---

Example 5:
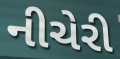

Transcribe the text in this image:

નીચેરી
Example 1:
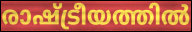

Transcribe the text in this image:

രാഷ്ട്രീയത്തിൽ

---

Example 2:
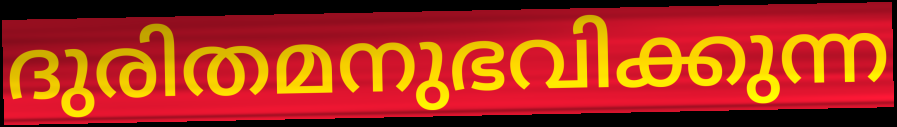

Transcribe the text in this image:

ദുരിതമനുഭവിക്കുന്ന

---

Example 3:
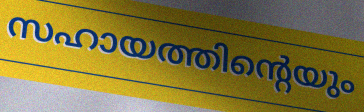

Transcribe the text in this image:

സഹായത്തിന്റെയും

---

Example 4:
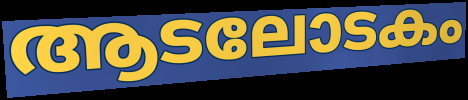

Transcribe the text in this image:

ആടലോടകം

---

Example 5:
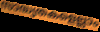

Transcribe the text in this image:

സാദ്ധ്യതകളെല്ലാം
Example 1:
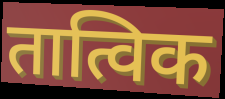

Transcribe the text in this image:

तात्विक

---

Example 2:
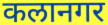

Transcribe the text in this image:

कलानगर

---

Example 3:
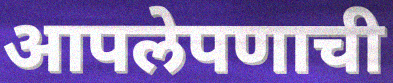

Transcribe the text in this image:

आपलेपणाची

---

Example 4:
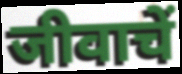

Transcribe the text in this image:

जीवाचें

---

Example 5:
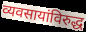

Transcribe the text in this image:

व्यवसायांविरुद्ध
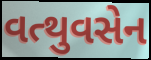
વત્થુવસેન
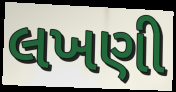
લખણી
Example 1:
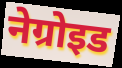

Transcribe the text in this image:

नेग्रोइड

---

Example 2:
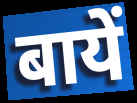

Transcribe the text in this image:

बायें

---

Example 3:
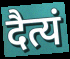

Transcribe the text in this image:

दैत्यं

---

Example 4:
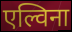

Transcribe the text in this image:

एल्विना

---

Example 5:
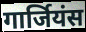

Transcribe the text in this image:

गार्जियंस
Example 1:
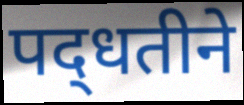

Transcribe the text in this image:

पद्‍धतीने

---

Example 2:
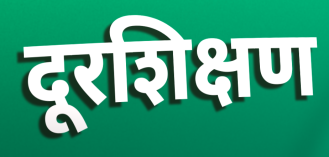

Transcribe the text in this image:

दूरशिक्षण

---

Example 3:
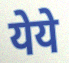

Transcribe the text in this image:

□ □ □ □ □

**Written instruction**
Change every "Transcribe" in the listing above to "Copy out" and write the whole listing out again with nothing else altered. Leave the pictures out.

**Exercise output**
---

Example 5:

Copy out the text in this image:

નીચેરી
Example 1:

Copy out the text in this image:

രാഷ്ട്രീയത്തിൽ

---

Example 2:

Copy out the text in this image:

ദുരിതമനുഭവിക്കുന്ന

---

Example 3:

Copy out the text in this image:

സഹായത്തിന്റെയും

---

Example 4:

Copy out the text in this image:

ആടലോടകം

---

Example 5:

Copy out the text in this image:

സാദ്ധ്യതകളെല്ലാം
Example 1:

Copy out the text in this image:

तात्विक

---

Example 2:

Copy out the text in this image:

कलानगर

---

Example 3:

Copy out the text in this image:

आपलेपणाची

---

Example 4:

Copy out the text in this image:

जीवाचें

---

Example 5:

Copy out the text in this image:

व्यवसायांविरुद्ध
વત્થુવસેન
લખણી
Example 1:

Copy out the text in this image:

नेग्रोइड

---

Example 2:

Copy out the text in this image:

बायें

---

Example 3:

Copy out the text in this image:

दैत्यं

---

Example 4:

Copy out the text in this image:

एल्विना

---

Example 5:

Copy out the text in this image:

गार्जियंस
Example 1:

Copy out the text in this image:

पद्‍धतीने

---

Example 2:

Copy out the text in this image:

दूरशिक्षण

---

Example 3:

Copy out the text in this image:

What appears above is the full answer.